*** Document extract ***

Was Andy Warhol a collector of beautiful and mundane things, or was he a full-blown hoarder? Did Abraham Lincoln suffer from melancholia, or was he clinically depressed? Did Albert Einstein have autism? These are the questions journalist Claudia Kalb seeks to answer in her new book, Andy Warhol Was A Hoarder: Inside The Minds Of History's Great Personalities.
Kalb tells NPR's Rachel Martin how she went about diagnosing the historic figures she talks about in her book.
Interview Highlights
On what makes her believe Andy Warhol was a hoarder
Warhol had this intense desire to shop and collect. And it started fairly early in his life and as he moved to New York and became a working artist in the city, he would shop daily at everywhere from a five-and-dime store to an upscale boutique. The other big thing about Warhol was his time capsules, where he had about 600 boxes, cardboard boxes, where he put everything into them. He swept stuff off his desk. He put old receipts, he put bills he had not yet paid, he put junk mail, even [an] old pizza crust — threw it into these boxes. ... [He] put dates on them. He anticipated at some point potentially selling them. He thought maybe these would be sort of a collection of artifacts that people would be interested in. After all, it's Warhol.
At the same time, he had such a difficulty getting rid of anything. He said in his journals and in his writings, "I can't throw anything out." And he even said, "I'd love to have a really clean space." But he never could do it.
On her process of diagnosing a figure like Charles Darwin with anxiety
It was a wonderful task of looking both at biographical material as well as medical journals. So for Darwin, for example, his letters and journals are online. It's an amazing resource. ... You can look at what he was writing, what he was saying, how he was expressing his anxiety and the physical symptoms he suffered.

*** End of Document extract ***

Things to do ::
(a) Please write out the passage of the Claudia Kalb interview that opens with the words containing "Interview Highlights" and closes with "all, it's Warhol.", word for word.
(b) Extend the Claudia Kalb interview with the next part, picking up right after its final sentence.

*** Data shown ***

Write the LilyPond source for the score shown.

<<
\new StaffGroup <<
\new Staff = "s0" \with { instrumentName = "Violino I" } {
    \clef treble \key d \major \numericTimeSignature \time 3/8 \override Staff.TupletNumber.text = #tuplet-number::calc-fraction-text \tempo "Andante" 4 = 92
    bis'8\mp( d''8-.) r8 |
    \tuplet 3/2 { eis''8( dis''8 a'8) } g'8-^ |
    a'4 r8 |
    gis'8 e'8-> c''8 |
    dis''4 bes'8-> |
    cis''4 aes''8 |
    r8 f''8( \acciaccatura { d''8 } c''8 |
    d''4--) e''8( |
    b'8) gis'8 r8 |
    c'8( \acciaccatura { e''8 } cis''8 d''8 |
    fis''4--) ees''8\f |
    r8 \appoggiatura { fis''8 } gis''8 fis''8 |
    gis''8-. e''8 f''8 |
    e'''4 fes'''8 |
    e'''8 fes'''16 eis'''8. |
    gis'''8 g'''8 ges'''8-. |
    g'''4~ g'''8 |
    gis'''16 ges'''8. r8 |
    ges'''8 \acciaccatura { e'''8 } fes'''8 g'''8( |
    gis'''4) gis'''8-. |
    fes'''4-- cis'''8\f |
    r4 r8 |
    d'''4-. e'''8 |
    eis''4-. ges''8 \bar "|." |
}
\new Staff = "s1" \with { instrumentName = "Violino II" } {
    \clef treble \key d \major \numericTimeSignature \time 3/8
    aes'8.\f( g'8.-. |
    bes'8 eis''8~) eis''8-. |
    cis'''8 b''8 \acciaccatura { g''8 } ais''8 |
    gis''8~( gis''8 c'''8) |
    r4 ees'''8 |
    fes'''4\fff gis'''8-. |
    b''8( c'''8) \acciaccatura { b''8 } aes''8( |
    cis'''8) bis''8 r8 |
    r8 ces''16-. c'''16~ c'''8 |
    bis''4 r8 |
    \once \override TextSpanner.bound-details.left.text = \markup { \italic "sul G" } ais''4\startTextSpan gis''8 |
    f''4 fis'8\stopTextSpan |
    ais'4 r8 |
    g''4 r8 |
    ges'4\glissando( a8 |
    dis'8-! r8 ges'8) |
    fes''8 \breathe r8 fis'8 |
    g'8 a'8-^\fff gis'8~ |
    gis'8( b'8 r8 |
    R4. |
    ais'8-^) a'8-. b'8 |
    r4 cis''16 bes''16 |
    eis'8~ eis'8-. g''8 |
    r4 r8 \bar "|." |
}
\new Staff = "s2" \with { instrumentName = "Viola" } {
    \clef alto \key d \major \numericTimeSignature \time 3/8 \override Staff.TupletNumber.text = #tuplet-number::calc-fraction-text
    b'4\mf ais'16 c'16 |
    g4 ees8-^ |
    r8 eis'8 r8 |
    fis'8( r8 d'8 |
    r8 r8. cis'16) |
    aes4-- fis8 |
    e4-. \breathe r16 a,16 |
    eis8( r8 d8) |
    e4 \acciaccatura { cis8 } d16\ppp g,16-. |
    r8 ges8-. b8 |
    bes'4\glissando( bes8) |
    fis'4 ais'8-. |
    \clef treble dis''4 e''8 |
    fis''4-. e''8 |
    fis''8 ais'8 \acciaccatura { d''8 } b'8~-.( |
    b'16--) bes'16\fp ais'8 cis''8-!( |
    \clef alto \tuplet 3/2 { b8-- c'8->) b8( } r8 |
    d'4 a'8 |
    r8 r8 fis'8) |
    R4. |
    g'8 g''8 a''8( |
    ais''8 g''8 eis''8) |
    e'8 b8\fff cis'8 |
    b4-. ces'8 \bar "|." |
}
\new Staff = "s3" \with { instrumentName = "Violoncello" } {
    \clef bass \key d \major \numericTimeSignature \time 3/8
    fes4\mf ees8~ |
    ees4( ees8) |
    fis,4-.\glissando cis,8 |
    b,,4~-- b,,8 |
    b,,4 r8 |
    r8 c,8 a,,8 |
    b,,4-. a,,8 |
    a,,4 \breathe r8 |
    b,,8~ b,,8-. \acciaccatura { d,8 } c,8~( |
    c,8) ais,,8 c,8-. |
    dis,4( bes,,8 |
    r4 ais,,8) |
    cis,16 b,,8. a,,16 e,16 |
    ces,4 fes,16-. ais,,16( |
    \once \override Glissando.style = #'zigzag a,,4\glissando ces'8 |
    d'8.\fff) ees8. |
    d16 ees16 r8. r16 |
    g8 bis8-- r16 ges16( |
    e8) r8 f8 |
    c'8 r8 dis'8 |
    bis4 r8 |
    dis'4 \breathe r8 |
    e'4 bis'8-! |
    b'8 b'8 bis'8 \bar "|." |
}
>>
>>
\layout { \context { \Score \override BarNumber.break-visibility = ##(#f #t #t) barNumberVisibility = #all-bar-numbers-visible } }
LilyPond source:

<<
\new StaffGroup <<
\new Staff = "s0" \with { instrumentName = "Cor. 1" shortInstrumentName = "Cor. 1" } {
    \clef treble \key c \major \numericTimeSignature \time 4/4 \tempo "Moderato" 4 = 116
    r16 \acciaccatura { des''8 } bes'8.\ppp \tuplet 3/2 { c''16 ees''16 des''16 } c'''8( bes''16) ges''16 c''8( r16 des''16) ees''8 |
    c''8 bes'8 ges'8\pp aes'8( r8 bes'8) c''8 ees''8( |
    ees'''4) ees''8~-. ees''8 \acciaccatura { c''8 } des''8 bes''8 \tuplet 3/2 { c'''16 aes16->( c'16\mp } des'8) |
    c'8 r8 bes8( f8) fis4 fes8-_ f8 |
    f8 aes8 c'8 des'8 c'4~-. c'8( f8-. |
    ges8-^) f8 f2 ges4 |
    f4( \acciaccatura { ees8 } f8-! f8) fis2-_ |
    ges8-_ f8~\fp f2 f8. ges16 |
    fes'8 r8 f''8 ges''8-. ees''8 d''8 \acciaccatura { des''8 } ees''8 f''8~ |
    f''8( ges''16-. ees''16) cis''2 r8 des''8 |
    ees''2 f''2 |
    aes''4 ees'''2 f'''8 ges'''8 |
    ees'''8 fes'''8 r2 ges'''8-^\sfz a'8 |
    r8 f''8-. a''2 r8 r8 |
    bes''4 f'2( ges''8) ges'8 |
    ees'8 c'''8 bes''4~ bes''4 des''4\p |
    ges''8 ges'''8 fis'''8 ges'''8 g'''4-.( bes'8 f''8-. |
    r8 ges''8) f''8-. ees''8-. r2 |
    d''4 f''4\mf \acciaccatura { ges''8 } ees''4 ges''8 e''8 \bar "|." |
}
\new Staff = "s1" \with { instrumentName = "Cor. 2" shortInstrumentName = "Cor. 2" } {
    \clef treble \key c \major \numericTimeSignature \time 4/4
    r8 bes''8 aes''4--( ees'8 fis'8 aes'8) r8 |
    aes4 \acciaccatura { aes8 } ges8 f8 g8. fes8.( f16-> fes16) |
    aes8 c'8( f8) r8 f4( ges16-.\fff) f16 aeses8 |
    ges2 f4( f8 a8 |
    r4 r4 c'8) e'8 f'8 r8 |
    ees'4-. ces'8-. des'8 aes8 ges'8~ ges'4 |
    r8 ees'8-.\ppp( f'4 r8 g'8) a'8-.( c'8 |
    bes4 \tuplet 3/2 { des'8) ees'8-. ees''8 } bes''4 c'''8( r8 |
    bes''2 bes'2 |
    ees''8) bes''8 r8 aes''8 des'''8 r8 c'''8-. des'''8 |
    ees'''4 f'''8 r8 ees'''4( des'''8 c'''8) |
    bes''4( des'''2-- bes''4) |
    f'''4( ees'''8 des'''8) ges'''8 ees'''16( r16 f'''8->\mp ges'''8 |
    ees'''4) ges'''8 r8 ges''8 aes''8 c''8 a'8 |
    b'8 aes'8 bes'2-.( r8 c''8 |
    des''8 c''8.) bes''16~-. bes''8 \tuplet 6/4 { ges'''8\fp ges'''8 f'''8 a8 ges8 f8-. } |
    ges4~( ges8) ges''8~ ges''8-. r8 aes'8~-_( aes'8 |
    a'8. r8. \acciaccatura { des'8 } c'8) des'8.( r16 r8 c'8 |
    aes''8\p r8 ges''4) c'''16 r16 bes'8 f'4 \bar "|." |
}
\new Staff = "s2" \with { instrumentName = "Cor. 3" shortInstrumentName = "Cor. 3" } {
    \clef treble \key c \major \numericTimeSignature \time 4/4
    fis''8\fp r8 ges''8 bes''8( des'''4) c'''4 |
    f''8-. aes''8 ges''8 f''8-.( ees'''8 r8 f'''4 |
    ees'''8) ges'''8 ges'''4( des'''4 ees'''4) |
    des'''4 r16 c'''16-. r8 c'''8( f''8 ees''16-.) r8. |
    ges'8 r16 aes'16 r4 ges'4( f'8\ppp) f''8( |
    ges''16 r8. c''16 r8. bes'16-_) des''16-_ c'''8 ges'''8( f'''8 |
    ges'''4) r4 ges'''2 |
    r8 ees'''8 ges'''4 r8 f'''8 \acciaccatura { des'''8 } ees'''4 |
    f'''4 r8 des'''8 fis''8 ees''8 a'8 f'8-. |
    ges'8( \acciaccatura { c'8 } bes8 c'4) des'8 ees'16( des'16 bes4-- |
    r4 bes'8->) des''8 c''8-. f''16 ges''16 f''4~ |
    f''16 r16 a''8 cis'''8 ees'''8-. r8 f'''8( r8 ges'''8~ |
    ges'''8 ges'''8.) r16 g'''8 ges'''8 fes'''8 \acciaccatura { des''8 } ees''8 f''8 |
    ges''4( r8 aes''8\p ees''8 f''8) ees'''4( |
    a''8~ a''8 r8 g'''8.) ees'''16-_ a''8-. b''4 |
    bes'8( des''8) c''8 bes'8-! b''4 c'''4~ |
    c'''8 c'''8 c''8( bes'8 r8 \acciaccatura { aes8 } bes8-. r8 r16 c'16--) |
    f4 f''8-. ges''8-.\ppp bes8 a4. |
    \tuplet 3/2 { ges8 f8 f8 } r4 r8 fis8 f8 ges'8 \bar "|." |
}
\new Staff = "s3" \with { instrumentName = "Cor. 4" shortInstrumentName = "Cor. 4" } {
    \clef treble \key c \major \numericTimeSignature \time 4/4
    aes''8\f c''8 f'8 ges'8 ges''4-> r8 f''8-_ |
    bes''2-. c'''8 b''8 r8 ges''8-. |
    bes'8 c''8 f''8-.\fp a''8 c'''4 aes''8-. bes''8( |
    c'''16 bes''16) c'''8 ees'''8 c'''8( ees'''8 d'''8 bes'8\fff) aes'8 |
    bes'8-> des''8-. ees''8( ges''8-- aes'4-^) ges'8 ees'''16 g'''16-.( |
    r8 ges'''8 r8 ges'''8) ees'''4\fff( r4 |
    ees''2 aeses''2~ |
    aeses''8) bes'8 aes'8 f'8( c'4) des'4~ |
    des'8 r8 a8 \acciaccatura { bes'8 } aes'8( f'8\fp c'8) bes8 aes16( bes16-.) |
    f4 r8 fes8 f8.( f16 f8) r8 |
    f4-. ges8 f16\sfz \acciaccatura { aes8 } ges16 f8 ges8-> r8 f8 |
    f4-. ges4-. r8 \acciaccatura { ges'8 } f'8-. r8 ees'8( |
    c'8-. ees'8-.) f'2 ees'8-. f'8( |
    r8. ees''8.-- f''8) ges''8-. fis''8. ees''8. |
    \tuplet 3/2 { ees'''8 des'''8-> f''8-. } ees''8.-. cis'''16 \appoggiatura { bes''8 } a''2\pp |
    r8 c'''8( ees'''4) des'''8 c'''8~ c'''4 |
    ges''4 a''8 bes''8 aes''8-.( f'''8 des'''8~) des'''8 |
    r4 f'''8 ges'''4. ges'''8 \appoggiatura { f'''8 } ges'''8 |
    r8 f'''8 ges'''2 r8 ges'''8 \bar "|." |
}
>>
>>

*** End of Data shown ***

Answer list ::
(a)
Interview Highlights
On what makes her believe Andy Warhol was a hoarder
Warhol had this intense desire to shop and collect. And it started fairly early in his life and as he moved to New York and became a working artist in the city, he would shop daily at everywhere from a five-and-dime store to an upscale boutique. The other big thing about Warhol was his time capsules, where he had about 600 boxes, cardboard boxes, where he put everything into them. He swept stuff off his desk. He put old receipts, he put bills he had not yet paid, he put junk mail, even [an] old pizza crust — threw it into these boxes. ... [He] put dates on them. He anticipated at some point potentially selling them. He thought maybe these would be sort of a collection of artifacts that people would be interested in. After all, it's Warhol.

(b)
And then at the same time, looking at the medical literature that has been published. There are hundreds of studies about what ailed Darwin. What was wrong with him? Why did he have these stomach aches, this dizziness, these headaches? ... And then the third component was interviewing current-day mental health experts to talk to them about these conditions and to assess how the symptoms of these particular historical figures lined up with current-day diagnoses.
On what she hopes to accomplish by highlighting the mental disorders people like Warhol and Darwin may have had
I think ultimately, while writing it and thinking about it and talking about it, my overarching goal was to lay this all out for people in a way that they could look at it and say, "This looks like my friend, or my family member or a little bit like me." ... My goal, I hope, is that by reading about these people, there'll be some less stigmatization of mental health disorders. We all struggle with all sorts ... of things in our mind[s]. I found this a way to maybe relieve people a little bit — that if they are struggling, they are not alone.